(Dataset entries)
════

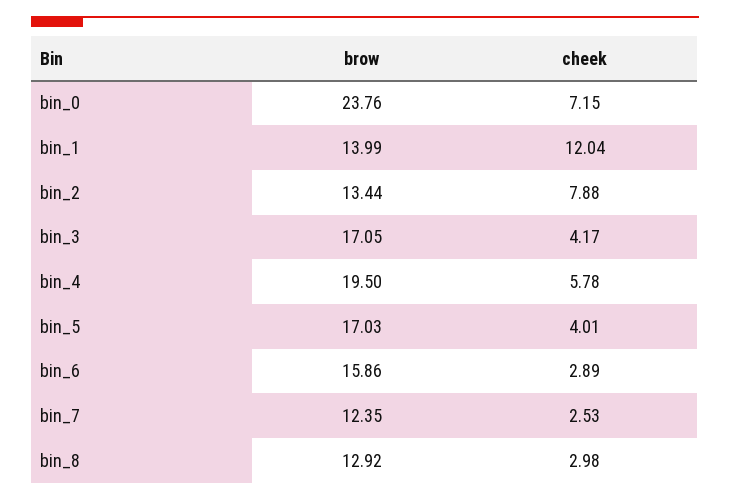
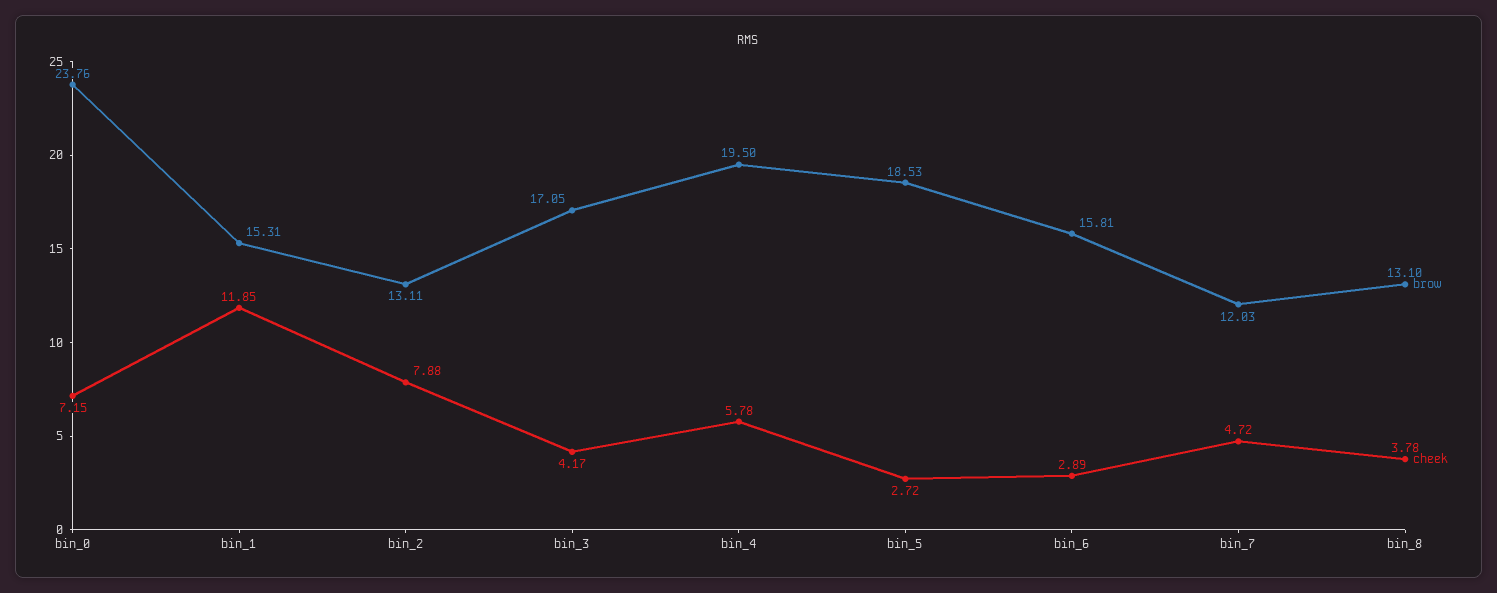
brow, bin_1: 13.99 -> 15.31
cheek, bin_1: 12.04 -> 11.85
brow, bin_2: 13.44 -> 13.11
brow, bin_5: 17.03 -> 18.53
cheek, bin_5: 4.01 -> 2.72
brow, bin_6: 15.86 -> 15.81
brow, bin_7: 12.35 -> 12.03
cheek, bin_7: 2.53 -> 4.72
brow, bin_8: 12.92 -> 13.1
cheek, bin_8: 2.98 -> 3.78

════

## WORK TO COMPLETE
Copy every record above exactly, leaving out any pictures.

## WRITTEN RESPONSE
brow, bin_1: 13.99 -> 15.31
cheek, bin_1: 12.04 -> 11.85
brow, bin_2: 13.44 -> 13.11
brow, bin_5: 17.03 -> 18.53
cheek, bin_5: 4.01 -> 2.72
brow, bin_6: 15.86 -> 15.81
brow, bin_7: 12.35 -> 12.03
cheek, bin_7: 2.53 -> 4.72
brow, bin_8: 12.92 -> 13.1
cheek, bin_8: 2.98 -> 3.78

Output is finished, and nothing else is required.